El reclamo de los vecinos de Choferes del Chaco para frenar la tala de 111 árboles en el marco de la ampliación de la avenida, desde Eusebio Ayala hasta Mariscal López, no encuentra hasta el momento respuesta favorable en la Secretaría del Ambiente (Seam).
Los frentistas afectados, vestidos de riguroso negro en señal de luto por la muerte de los árboles, mantuvieron ayer una reunión con el ministro José Luis Casaccia, para solicitar la revisión de todo el proceso por el cual se concedió la licencia ambiental a la obra vial.
El secretario de Estado derivó el caso a Mario Vacchetta, director general de Control de la calidad ambiental y de los recursos naturales, quien entre otras cosas señaló que se analizarán los cuestionamientos que realizan los pobladores de la zona de construcción.
Adelantó que entre varias posibilidades se maneja la alternativa de parar todo trabajo hasta tanto se vea si realmente se cumplieron los pasos administrativos para la habilitación, aunque precisó que para ello deben conversar el tema con la Comuna, que es la dueña del territorio.
"Sin dudas la capital necesita de este tipo de avenidas para descomprimir el tránsito vehicular. Sabemos que la mayoría de las calles son estrechas y hay inconvenientes con la circulación", dijo Vacchetta.

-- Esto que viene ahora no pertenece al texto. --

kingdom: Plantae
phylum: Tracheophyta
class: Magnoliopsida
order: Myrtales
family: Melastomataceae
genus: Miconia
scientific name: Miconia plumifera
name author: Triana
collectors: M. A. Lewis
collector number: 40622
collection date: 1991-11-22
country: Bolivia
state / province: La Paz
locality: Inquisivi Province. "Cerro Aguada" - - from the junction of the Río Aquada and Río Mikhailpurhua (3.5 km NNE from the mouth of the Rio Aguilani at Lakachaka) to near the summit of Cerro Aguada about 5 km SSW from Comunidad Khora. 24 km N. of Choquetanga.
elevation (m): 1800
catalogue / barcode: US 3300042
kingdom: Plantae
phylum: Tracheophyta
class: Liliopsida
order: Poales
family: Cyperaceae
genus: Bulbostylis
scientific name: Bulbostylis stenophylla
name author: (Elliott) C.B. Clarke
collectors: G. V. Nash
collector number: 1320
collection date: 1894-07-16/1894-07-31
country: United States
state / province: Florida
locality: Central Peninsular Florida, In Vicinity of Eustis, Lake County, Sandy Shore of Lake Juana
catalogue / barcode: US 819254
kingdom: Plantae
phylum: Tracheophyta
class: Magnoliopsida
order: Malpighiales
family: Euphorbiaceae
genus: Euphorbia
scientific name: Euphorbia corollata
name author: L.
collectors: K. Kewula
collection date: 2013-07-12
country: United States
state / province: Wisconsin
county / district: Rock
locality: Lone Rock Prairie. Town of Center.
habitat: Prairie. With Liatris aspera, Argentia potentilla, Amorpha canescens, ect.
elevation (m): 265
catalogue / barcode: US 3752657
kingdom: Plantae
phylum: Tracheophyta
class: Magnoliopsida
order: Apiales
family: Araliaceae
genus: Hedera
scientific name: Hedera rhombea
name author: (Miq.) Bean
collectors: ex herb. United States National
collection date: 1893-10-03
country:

DESALIENTO. Por su parte, Jacqueline Quercyola, vecina de Choferes, se ratificó en que no se cumplieron los pasos exigidos, como es el caso del relatorio de impacto ambiental y la realización de una audiencia pública con la gente a ser afectada por la ampliación.
Apuntó que están desalentados con respecto a la postura de las autoridades de la Seam y dijo que analizan medidas a adoptar en el futuro.
Puntualizó que la Defensoría del Pueblo y la Fiscalía del Ambiente deberían expedirse sobre el problema.